Passage.
• • •
# Balanced Regression

Joey Couse and Abraham Eaton <br>
22-Jan-2021<br>

### Overview:
Machine learning hyperparameters are optimized as a part of the training process to increase the performance of models.  An area less researched however has been how to optimize the selection of the training and validation datasets.  Often this is done randomly, in order to "fairly" address the data.  Standard practice involves balancing a dataset across the dependent (predicted) variable when a classification problem has unbalanced classes.  This is done through oversampling, undersampling, sample weighting, or other methods.  In practice this helps correct for unbalanced data and yields better results.  
<br>
We believe that this mentality should be taken one step further by balancing training data across a number of different features not limited to only the dependent variable.  Our hypothesis is that ensuring that the training set and validation set are loosely balanced will allow machine learning models to more accurately distill the true signals in the training data.  Particularly with small datasets, small samples sizes can lead to training or validation sets that are different from each other in potentially critical ways.  In this script we attempt to test this hypothesis using datasets from the machine learning respository.  
<br>

### Sources:
This script utilizes a UCI Machine Learning Repository API developed and maintained here: https://github.com/tirthajyoti/UCI-ML-API#lowlevelfunctions.

In [1]:
using Statistics, DataFrames, LinearAlgebra, CSV, Random, ScikitLearn, MatrixImpute
using ScikitLearn.Pipelines: Pipeline, make_pipeline
using Lathe.preprocess: TrainTestSplit, OneHotEncode

In [2]:
@sk_import preprocessing: normalize
@sk_import preprocessing: StandardScaler
@sk_import preprocessing: MinMaxScaler
@sk_import decomposition: PCA
@sk_import linear_model: LogisticRegression
@sk_import linear_model: LinearRegression
@sk_import metrics: (mean_squared_error, r2_score)
;

In [3]:
path = @__DIR__;
datapath = string(path[1:end-4],"Data");
outputpath = string(path[1:end-4],"Output");
;

In [4]:
if length(readdir(datapath)) == 0;
    error("No data files in data directory, run load_UCI_data.py first!")
else
    Folder_Array = readdir(datapath);
end
;

In [5]:
mutable struct DataSet
    name::String
    data::DataFrame
    
    ## Splits of the ds.data attribute
    X_train::Array
    y_train::Array
    X_train_scaled::Array
    y_train_scaled::Array
    
    X_valid::Array
    y_valid::Array
    X_valid_scaled::Array
    y_valid_scaled::Array
    
    X_test::Array
    y_test::Array
    X_test_scaled::Array
    y_test_scaled::Array
    
    
    ## How much to put in each set of data
    test_perc::Float64
    valid_perc::Float64
    
    ## Keep track of how the data was scaled
    scale_type::String
    
    ## empty after cleaning?
• • •
Provided material.
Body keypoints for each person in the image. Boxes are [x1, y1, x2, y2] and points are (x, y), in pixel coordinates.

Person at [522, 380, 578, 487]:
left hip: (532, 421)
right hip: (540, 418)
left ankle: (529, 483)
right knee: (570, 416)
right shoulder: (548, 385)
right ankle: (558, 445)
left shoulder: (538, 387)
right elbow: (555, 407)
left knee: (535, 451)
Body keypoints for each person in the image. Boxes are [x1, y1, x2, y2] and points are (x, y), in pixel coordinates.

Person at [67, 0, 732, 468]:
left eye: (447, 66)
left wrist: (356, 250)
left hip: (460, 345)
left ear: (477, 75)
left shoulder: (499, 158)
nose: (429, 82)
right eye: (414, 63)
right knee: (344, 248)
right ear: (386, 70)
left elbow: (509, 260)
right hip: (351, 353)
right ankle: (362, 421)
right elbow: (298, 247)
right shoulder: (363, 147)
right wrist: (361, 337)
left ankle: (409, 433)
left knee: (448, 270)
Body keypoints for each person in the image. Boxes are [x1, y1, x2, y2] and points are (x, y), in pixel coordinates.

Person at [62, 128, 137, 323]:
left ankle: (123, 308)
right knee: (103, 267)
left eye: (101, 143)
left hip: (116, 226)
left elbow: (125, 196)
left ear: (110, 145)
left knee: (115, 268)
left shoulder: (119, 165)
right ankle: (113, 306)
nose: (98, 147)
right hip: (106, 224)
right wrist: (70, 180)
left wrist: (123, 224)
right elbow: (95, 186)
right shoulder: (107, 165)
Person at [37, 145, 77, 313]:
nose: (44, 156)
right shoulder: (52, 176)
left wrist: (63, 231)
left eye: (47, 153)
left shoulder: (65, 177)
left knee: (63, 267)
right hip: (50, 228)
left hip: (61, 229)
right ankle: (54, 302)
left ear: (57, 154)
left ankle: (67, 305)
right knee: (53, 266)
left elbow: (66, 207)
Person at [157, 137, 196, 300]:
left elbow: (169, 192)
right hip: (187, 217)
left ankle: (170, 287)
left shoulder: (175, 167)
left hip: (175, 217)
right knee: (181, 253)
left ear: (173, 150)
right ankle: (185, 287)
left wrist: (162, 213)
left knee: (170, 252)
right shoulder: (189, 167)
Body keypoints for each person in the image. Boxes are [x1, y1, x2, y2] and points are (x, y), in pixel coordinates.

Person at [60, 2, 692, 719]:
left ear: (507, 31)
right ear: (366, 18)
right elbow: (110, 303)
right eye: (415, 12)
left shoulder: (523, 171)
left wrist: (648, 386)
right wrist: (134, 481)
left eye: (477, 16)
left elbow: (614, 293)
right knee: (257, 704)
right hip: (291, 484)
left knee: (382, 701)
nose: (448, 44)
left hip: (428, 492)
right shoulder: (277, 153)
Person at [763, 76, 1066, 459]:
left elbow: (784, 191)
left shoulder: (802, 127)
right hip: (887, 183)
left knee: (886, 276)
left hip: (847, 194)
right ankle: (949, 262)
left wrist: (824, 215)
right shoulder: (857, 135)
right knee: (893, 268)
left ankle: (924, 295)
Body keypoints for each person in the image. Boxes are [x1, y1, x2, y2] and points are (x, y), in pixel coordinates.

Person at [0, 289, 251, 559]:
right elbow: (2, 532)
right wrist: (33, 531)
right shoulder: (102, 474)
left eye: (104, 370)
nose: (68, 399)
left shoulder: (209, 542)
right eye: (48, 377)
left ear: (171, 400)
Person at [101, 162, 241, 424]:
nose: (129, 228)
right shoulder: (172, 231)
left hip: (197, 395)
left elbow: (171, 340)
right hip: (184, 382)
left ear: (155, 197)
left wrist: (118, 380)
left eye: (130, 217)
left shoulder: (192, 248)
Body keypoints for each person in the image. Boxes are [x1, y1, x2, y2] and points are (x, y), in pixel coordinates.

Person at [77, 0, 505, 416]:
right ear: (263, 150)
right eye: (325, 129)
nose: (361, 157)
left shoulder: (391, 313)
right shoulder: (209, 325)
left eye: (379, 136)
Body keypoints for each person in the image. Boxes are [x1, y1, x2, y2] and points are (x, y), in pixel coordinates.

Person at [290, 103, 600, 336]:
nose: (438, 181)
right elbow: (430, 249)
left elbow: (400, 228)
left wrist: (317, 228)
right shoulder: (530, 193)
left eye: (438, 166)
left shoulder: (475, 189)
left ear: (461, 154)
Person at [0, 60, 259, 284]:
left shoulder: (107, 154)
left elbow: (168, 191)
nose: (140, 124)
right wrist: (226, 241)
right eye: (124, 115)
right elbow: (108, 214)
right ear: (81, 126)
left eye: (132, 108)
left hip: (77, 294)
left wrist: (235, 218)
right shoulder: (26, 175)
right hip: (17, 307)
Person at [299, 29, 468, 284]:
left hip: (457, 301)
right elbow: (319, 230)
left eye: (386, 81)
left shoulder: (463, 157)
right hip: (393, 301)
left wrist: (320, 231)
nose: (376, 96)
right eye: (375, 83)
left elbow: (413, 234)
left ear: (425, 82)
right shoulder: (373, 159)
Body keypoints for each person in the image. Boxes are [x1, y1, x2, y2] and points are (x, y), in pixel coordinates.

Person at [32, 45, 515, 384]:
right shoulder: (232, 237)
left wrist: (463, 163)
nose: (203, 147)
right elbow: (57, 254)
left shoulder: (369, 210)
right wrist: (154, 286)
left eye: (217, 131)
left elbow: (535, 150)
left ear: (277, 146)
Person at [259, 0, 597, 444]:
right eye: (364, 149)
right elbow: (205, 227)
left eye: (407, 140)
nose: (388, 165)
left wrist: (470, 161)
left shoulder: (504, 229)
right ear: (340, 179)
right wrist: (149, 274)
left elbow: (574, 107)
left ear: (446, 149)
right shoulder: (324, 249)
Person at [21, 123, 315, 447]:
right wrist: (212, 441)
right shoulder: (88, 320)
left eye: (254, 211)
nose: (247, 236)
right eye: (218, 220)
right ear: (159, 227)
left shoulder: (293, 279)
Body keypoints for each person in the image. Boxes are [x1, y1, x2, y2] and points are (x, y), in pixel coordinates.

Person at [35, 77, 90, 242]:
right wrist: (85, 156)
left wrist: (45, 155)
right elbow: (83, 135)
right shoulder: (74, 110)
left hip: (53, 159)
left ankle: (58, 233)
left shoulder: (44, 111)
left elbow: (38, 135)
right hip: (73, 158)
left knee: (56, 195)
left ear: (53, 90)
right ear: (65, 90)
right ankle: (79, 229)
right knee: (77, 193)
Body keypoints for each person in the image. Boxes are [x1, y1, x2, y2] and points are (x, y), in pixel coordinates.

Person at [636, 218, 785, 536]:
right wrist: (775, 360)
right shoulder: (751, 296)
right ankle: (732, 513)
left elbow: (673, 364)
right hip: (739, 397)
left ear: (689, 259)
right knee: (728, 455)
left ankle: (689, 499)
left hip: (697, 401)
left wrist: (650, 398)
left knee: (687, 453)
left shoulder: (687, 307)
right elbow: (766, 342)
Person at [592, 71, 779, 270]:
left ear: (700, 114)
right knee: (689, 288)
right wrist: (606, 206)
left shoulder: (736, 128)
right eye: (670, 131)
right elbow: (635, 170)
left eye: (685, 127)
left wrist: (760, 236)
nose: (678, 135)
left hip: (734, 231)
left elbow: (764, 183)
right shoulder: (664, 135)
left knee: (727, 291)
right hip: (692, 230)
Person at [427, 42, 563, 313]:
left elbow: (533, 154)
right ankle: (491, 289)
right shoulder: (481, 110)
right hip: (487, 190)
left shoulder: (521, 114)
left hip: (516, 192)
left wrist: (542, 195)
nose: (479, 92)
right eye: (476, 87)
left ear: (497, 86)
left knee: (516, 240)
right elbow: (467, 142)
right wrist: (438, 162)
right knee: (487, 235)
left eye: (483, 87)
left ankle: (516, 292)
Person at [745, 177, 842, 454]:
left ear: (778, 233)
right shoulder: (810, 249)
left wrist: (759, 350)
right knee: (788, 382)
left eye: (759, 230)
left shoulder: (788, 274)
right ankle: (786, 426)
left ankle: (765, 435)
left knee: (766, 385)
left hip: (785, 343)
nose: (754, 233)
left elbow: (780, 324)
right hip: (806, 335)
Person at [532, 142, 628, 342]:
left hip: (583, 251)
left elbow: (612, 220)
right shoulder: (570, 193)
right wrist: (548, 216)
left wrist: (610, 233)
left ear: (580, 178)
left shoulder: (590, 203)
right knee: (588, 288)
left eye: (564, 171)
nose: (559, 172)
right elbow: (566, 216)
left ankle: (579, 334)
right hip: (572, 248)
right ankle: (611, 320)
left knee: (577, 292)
• • •
Required action 1. Please reproduce the Balanced Regression notebook between "## How much" and "empty after cleaning?", inclusive.
Required action 2. Apart from "other methods," which methods does the Balanced Regression notebook name for balancing a dataset across the dependent variable?
Required action 3. Pick up the Balanced Regression notebook right after its final line and carry it on.
The entries have nothing to do with the Balanced Regression notebook.

Exercise answer 1.
## How much to put in each set of data
    test_perc::Float64
    valid_perc::Float64
    
    ## Keep track of how the data was scaled
    scale_type::String
    
    ## empty after cleaning?

Exercise answer 2. Oversampling, undersampling, and sample weighting.

Exercise answer 3.
    empty_after_cleaning::Bool
    
    DataSet(name::String) = new(name, DataFrame(), 
        Array{Float64}(undef,0,0), Array{Float64}(undef,0,0), 
        Array{Float64}(undef,0,0), Array{Float64}(undef,0,0), 
        Array{Float64}(undef,0,0), Array{Float64}(undef,0,0), 
        Array{Float64}(undef,0,0), Array{Float64}(undef,0,0), 
        Array{Float64}(undef,0,0), Array{Float64}(undef,0,0), 
        Array{Float64}(undef,0,0), Array{Float64}(undef,0,0), 
        0.15, 0.15, "",false)
end

## Establish an array of datasets
datasets = Array{DataSet}(undef,length(Folder_Array))

## Fill each element of the array with a "DataSet" construct, supplying the name for each
for i in range(1,stop=length(Folder_Array))
    datasets[i] = DataSet(Folder_Array[i])
end
;

In [6]:
## Helper functions that operate on a "DataSet" construct

function load_dataset(ds::DataSet)
    file = readdir(string(datapath,"//",ds.name))[1];
    ds.data = CSV.read(string(datapath,"//",ds.name,"//",file),missingstrings=["-999", "NA","NaN","?"]);
end






function clean(ds::DataSet)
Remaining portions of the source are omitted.